Il existe, en réalité, diverses variétés d’ormes dans nos régions, très ressemblants les uns des autres et qui s’hybrident allègrement. On trouve toujours cette feuille asymétrique à la base, très reconnaissable, tout comme les petites fleurs aux étamines rouges qui éclatent en bouquets au printemps avant l’apparition des feuilles et les petits fruits plats de 15 à 20 mm de diamètre avec une graine en leur centre, bien visible. Mais, bien sûr, fleurs et fruits n’apparaissent que sur les arbres d’une certaine taille. Enfin tous les ormes ont une écorce caractéristique gris-marron.
L’orme le plus commun est l’orme champêtre -ulmus procera ou ulmus campestris- aux feuilles assez petites qui forme un bel arbre en dôme de 30 m de hauteur. L’orme blanc -ulmus glabra- a une silhouette beaucoup plus étalée, son tronc est gris argent, ses rameaux robustes. Contrairement aux autres variétés, il ne drageonne pas.

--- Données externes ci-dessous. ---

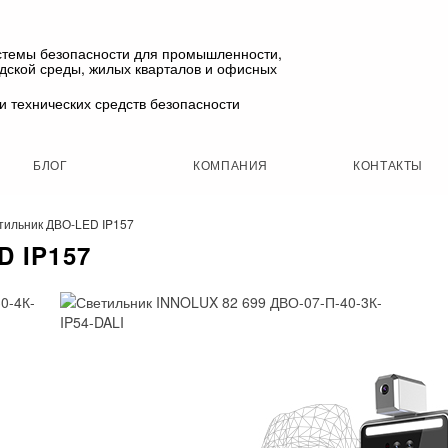
стемы безопасности для промышленности,
одской среды, жилых кварталов и офисных
и технических средств безопасности
БЛОГ
КОМПАНИЯ
КОНТАКТЫ
тильник ДВО-LED IP157
 IP157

Ulmus minor a un tronc gris brun, une feuille d’un vert vif brillant au-dessus, des rameaux minces. L’orme de Hollande -ulmus hollandica- est un hybride de l’orme blanc et de l’orme champêtre, très drageonnant il a des branches rayonnantes, droites. L’orme croît dans toute l’Europe et peut vivre jusqu’à 5 siècles.
En médecine traditionnelle l’écorce et les feuilles de l’orme étaient fort prisées. Les décoctions à base d’écorces récoltées en février sont toniques et astringentes. La seconde écorce prélevée au printemps sur des rameaux de 2 ans, prise en infusion guérie les ulcères, dartres et eczémas. Les feuilles appliquées en cataplasmes agissent sur les plaies et les ulcères et calment les névralgies et les rhumatismes.
Voilà donc encore un arbre bien utile qu’il est maintenant possible de replanter car de nouvelles souches résistantes à la maladie ont été élaborées.